Concepts Tour

This section will try to introduce you to the concepts of Effects, Abilities and Handlers as present in Fx.go.

No knowledge or previous experience with other effect sytems is expected. We will try to explain things by working out from simple concepts to more interesting ones.

Effects

An Effect ( Fx[S, V] read: V provided S ) is the description of a program that computes V, provided that the requirement S is present, so that the computation of V can be performed.

Since effects are descriptions of programs, they compute nothing nor produce side-effects until they are finally evaluated, once all their requirements are at met.

Some people also use the recipe analogy for effects: you first have a precise description of each step it takes to cook something, along with a list of the requirements for it (the ingredients and utencils you will use) and once you have them all, you can actually perform the recipe.

Abilities

In Fx[S, V], S is said to be the Ability (sometimes also referred as the set of Abilities, Capabilities, Effect Environment or Effect Requirements) that are needed for computing V.
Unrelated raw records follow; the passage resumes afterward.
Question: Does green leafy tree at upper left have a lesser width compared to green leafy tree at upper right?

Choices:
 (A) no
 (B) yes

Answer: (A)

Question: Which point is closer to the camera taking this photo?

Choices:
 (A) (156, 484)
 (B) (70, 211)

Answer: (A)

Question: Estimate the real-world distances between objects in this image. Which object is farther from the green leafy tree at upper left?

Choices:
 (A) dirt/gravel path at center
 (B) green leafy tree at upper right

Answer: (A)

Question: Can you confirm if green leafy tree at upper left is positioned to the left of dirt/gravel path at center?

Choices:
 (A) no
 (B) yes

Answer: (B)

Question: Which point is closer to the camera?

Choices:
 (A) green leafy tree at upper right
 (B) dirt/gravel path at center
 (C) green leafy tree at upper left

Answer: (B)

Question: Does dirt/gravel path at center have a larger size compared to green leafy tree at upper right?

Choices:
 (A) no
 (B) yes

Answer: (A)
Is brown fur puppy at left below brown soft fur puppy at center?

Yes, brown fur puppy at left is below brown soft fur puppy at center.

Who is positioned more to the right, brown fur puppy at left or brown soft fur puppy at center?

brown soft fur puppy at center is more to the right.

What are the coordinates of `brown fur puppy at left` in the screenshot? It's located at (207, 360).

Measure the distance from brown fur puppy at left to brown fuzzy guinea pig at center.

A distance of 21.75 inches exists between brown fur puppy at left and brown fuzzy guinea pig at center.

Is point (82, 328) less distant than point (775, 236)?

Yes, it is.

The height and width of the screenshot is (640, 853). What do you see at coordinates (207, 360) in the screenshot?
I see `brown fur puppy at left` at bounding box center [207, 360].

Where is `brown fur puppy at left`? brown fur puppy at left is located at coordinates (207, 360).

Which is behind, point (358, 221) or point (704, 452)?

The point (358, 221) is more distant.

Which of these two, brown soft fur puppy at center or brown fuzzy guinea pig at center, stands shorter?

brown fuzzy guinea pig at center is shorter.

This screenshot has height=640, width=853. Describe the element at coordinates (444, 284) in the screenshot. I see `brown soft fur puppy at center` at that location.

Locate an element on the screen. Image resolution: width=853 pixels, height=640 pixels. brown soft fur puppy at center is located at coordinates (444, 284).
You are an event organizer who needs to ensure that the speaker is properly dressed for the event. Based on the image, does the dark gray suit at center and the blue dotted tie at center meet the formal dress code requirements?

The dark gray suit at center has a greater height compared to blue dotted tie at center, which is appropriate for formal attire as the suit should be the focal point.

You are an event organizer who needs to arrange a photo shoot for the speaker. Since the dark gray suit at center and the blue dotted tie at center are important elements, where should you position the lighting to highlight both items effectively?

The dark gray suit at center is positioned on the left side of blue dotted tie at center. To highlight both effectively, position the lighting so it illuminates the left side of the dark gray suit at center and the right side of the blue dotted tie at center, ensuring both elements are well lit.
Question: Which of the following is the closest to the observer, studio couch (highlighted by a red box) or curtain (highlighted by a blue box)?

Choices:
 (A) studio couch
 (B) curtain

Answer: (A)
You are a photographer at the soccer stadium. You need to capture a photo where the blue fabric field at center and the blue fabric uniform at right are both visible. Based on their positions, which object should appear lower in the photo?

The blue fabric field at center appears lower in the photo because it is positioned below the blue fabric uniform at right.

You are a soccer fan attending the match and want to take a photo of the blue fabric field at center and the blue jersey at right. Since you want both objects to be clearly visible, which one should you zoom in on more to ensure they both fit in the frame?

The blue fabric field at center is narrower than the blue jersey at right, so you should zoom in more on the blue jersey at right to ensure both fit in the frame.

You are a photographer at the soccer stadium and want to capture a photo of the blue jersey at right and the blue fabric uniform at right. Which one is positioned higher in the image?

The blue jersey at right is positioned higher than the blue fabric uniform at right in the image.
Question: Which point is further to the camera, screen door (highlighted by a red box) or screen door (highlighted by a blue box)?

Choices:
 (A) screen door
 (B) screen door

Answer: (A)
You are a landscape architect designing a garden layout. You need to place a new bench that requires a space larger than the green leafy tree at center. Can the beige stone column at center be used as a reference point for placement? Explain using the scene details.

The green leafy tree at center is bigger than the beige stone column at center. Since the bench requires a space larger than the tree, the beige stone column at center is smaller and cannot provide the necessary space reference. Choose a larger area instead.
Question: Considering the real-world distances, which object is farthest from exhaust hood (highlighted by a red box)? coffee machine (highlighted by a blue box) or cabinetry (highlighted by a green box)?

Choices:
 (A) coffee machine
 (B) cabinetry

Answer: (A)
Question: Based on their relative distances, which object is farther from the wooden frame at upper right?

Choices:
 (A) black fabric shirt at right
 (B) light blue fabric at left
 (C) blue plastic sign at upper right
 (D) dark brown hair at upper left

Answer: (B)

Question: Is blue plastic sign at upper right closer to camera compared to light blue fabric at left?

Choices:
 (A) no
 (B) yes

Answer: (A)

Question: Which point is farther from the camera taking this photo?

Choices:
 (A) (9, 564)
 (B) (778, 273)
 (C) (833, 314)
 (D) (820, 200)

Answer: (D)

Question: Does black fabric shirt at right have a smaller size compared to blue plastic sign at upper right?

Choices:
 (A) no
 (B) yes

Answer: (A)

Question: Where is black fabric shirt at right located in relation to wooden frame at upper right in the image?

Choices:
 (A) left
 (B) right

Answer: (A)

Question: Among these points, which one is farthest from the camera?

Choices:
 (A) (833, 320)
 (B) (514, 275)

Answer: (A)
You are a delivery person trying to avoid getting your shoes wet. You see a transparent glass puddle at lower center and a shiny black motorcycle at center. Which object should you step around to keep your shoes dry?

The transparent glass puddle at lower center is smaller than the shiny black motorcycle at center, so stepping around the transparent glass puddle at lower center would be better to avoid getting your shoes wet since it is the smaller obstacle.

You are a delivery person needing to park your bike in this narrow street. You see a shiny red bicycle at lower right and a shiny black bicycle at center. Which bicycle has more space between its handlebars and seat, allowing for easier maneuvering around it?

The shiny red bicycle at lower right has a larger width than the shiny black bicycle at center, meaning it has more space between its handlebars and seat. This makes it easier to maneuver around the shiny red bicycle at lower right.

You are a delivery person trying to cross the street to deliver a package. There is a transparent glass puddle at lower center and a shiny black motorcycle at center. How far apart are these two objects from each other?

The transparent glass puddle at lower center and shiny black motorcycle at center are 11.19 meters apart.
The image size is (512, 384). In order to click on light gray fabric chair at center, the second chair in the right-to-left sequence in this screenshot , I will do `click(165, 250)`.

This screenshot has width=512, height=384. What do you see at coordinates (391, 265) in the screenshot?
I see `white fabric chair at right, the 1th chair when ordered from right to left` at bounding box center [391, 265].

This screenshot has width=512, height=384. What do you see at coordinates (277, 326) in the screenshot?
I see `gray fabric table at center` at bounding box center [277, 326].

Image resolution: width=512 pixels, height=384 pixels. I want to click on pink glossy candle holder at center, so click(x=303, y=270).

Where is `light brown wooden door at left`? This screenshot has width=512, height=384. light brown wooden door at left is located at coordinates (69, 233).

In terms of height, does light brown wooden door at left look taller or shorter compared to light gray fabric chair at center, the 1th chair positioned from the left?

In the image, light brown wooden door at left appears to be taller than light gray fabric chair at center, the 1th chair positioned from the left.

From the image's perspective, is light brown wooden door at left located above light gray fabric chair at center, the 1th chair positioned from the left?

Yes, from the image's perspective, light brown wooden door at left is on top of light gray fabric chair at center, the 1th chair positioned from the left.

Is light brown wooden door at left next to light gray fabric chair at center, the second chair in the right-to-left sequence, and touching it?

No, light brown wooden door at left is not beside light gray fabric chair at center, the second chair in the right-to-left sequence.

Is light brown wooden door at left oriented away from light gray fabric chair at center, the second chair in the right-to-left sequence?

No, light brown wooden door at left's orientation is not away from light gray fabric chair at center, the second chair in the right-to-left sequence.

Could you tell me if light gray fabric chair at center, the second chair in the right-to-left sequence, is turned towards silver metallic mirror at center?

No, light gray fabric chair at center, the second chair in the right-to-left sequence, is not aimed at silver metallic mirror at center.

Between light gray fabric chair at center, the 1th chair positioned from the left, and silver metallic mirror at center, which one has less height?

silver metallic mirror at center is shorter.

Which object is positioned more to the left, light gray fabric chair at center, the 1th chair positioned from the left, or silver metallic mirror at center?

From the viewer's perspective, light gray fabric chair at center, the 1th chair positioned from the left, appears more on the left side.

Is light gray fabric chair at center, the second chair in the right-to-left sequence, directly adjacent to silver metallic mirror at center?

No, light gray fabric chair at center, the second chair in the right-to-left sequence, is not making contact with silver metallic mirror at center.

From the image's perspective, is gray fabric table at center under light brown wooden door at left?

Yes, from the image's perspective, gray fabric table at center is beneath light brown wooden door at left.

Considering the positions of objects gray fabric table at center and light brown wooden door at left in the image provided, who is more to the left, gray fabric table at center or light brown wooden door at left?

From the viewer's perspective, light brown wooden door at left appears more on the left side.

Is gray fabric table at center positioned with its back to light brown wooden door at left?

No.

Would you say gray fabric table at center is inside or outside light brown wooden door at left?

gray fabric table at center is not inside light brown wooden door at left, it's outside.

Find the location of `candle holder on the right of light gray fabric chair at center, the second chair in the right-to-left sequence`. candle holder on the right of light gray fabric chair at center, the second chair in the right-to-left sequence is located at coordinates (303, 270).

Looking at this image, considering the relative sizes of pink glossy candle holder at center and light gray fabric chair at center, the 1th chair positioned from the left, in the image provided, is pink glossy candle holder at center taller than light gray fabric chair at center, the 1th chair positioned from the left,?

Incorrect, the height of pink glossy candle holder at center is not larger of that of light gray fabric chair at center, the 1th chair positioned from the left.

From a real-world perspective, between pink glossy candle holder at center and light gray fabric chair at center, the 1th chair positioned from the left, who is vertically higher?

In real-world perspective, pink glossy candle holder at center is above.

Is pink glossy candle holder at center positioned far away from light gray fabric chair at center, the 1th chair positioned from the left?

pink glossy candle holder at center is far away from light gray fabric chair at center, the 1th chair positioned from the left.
Abilities describe the external resources that would be needed, as well as the side-effects that are possible while computing V.

Examples of such Abilities are:

  • network abilities (eg, performing http requests)
  • console abilities (eg, printing to the terminal or reading user input)
  • non-deterministic abilities (eg, generating random numbers or coin-flips)
  • resource handling (eg, disciplined acquire/use/release of shared/limited resources)
  • exception handling (eg, interruption/resumption and finalizers)
  • anything else that interacts with the world outside of the program.

Handlers

A Handler for the S ability is a particular interpretation of what S means.

Handlers are the only side-effectful portion of your programs. It is possible, and quite common, to have different handlers (interpretations) for the same Ability, and each Handler decides how/when to perform world-modifying side-effects.

For example, for an http-request ability you can have a test-handler that just mock responses to fixed values so that you can easily assert on known values on your tests. You could also have a live-handler that actually performs requests via the network for production runs.